(Beginning of Data under study)
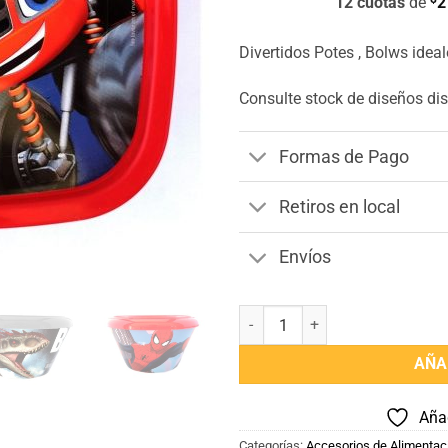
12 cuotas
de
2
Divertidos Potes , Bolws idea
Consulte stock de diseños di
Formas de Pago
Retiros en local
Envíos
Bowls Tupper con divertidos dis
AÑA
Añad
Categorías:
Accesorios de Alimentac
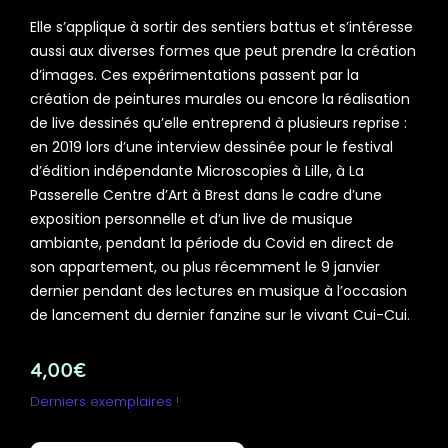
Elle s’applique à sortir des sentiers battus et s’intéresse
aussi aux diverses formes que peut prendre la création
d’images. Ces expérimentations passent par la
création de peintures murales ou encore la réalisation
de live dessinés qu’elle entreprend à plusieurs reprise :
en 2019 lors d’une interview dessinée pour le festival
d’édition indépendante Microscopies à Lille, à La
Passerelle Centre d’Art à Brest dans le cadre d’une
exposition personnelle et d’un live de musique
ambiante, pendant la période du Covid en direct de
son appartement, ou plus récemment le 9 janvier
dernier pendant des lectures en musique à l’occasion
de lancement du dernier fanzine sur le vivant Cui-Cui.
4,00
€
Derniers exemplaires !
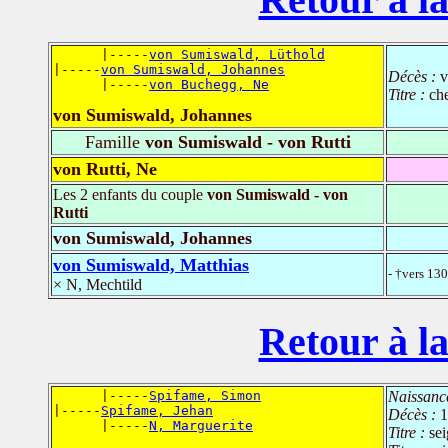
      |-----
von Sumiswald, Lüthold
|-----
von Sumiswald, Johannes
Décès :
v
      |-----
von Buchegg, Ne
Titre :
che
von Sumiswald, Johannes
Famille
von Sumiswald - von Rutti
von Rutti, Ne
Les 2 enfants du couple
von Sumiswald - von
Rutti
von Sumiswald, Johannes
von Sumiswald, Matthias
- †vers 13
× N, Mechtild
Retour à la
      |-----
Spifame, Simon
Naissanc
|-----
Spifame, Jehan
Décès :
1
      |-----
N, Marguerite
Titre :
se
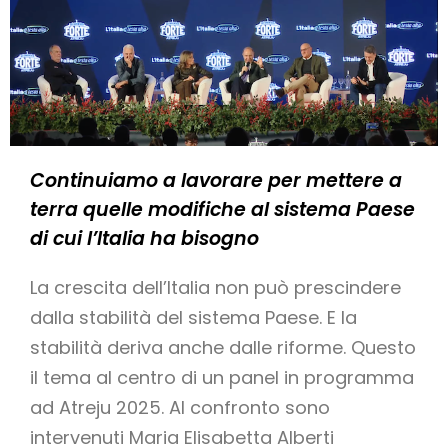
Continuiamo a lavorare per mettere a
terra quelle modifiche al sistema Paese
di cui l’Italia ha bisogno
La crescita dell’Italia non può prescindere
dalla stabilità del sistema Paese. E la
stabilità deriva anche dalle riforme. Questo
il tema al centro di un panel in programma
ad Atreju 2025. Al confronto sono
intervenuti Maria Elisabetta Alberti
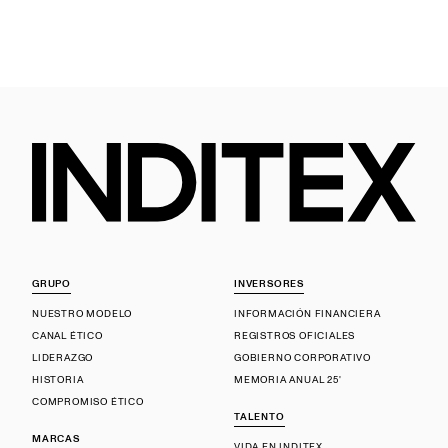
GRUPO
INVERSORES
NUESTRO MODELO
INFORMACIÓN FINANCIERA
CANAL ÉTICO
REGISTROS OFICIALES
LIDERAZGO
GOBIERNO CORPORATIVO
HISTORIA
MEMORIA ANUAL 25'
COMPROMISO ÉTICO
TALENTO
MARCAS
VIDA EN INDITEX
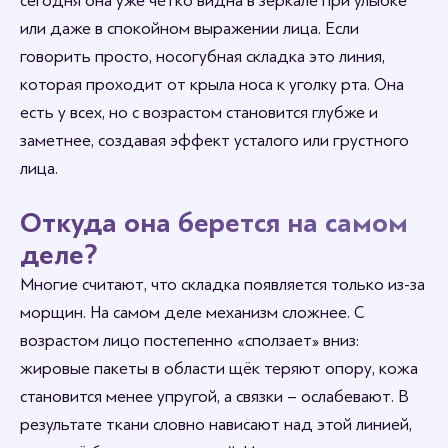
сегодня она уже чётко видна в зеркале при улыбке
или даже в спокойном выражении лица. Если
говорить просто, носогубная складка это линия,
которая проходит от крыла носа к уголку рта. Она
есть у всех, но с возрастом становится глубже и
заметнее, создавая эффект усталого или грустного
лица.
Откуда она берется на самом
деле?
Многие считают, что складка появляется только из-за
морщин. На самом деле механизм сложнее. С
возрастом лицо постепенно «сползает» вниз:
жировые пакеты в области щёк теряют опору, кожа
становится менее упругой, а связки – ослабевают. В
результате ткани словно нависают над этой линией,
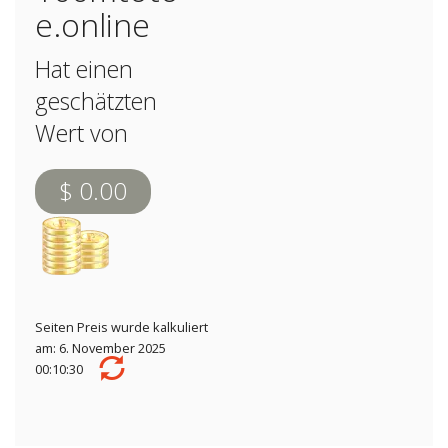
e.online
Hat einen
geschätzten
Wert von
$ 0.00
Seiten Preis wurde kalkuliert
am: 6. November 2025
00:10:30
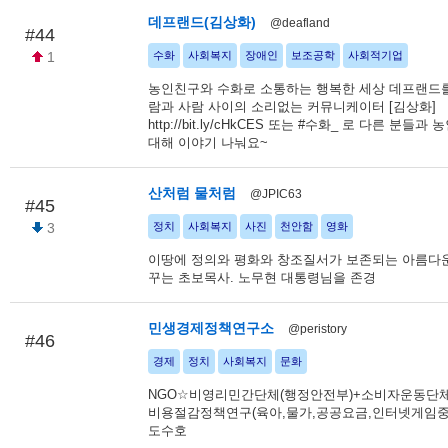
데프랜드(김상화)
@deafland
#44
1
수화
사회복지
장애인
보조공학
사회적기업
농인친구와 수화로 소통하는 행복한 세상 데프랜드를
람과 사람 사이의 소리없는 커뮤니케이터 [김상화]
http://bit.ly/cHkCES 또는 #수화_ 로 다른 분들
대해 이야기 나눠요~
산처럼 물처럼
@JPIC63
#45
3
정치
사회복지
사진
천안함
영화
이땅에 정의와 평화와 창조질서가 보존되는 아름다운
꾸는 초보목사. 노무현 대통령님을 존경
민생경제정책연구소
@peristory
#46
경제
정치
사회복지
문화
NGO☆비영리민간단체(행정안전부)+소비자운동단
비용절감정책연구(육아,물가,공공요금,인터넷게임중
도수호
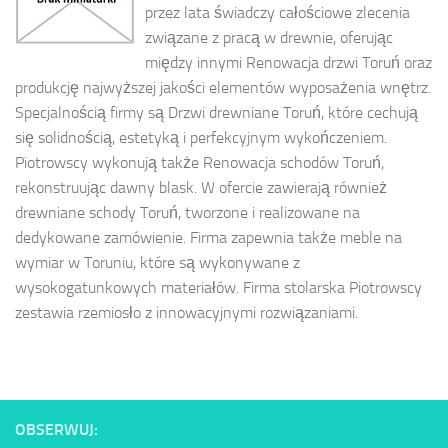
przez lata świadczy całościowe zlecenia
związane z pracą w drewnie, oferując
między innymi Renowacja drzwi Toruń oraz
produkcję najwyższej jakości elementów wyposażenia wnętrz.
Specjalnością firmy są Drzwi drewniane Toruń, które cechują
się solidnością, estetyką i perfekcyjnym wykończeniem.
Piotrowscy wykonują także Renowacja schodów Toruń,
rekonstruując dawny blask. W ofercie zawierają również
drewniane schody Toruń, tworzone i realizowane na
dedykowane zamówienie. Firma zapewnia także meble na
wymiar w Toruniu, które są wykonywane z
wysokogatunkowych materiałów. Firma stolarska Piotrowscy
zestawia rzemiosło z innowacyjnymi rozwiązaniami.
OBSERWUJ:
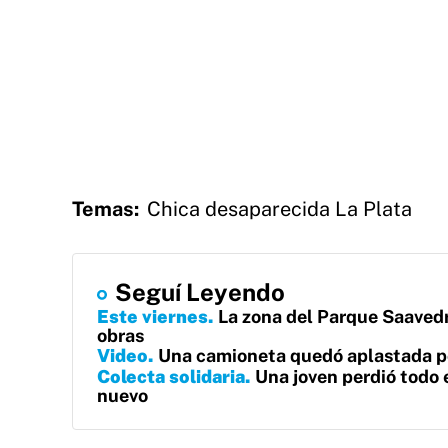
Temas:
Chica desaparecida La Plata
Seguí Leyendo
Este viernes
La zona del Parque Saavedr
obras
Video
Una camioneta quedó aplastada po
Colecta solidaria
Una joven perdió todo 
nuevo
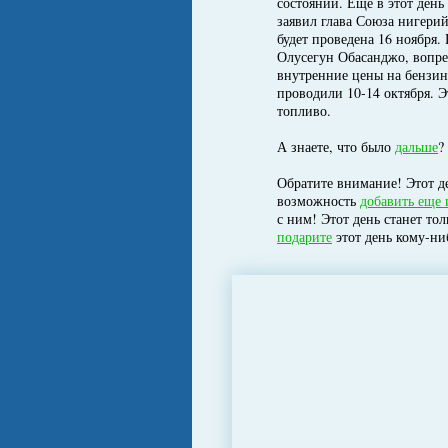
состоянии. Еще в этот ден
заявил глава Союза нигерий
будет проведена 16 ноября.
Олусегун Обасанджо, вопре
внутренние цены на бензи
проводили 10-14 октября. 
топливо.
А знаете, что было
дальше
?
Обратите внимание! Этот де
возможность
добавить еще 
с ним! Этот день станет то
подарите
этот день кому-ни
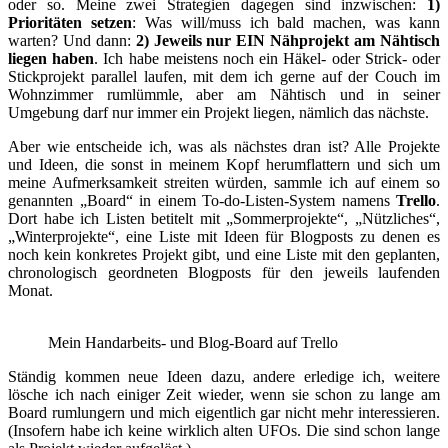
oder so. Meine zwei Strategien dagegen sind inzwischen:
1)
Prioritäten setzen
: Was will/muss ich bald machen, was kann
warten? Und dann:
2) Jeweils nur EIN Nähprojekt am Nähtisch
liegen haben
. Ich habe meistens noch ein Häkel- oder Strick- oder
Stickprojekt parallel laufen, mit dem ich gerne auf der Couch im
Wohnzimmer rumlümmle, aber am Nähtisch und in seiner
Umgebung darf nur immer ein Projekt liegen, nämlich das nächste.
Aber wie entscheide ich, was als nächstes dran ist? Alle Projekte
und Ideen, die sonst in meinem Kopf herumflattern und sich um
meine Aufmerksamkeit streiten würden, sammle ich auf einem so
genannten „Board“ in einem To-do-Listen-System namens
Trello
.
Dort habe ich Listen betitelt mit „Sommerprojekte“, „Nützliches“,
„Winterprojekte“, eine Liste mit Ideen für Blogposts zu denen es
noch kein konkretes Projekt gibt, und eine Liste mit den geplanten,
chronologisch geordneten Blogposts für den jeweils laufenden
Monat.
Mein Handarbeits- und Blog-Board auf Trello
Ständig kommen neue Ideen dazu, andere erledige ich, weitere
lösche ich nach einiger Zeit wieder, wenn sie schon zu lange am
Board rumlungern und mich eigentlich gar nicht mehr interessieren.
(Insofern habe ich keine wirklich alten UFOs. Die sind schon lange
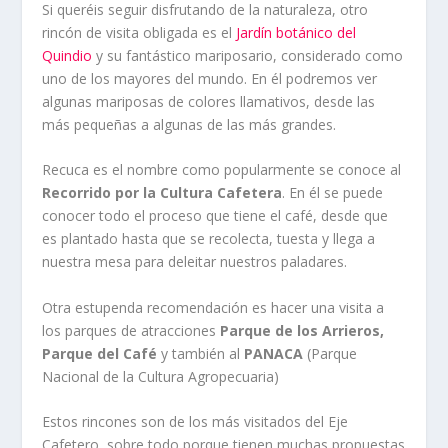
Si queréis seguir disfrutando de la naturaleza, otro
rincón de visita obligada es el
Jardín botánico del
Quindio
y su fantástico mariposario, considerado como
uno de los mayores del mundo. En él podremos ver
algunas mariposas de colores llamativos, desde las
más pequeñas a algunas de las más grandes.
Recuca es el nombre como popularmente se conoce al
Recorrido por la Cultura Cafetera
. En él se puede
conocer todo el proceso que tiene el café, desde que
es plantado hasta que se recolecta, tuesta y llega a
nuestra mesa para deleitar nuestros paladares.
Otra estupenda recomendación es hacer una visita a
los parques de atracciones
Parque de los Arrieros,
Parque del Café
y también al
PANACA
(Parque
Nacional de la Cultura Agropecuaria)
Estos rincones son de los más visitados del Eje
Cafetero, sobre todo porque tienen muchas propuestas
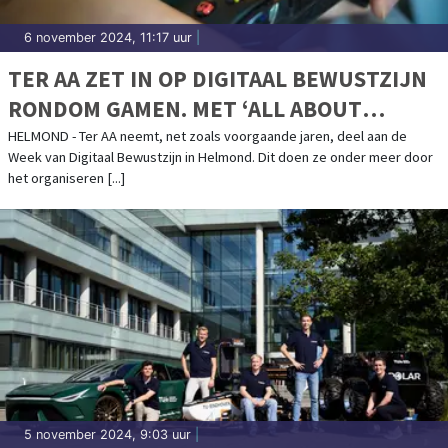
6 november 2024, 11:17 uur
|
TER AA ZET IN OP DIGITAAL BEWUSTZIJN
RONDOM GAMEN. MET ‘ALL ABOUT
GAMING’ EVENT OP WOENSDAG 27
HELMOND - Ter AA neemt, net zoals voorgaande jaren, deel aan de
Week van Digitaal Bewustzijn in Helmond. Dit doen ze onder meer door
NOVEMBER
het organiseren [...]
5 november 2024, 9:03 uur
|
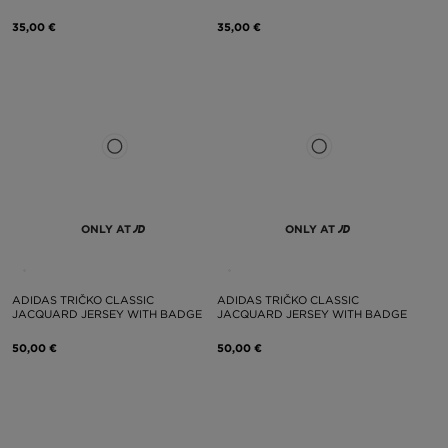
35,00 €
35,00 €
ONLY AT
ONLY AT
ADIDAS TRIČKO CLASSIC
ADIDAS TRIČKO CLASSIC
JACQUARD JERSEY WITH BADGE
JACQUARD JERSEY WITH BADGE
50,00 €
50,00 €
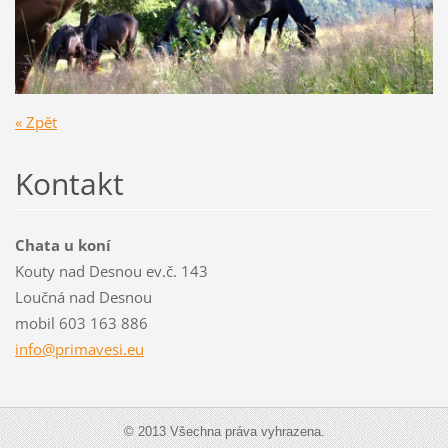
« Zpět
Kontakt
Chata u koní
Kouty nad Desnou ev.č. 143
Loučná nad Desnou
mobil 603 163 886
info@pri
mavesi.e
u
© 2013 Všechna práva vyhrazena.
(End of Data under study)
* **Activity**
Output exactly those lines of the data above that run from the line with "(Insofern habe ich" up to and including the line with "y su fantástico mariposario, considerado como". No pictures go in.

* **Finished exercise**
(Insofern habe ich keine wirklich alten UFOs. Die sind schon lange
Si queréis seguir disfrutando de la naturaleza, otro
rincón de visita obligada es el
Jardín botánico del
Quindio
y su fantástico mariposario, considerado como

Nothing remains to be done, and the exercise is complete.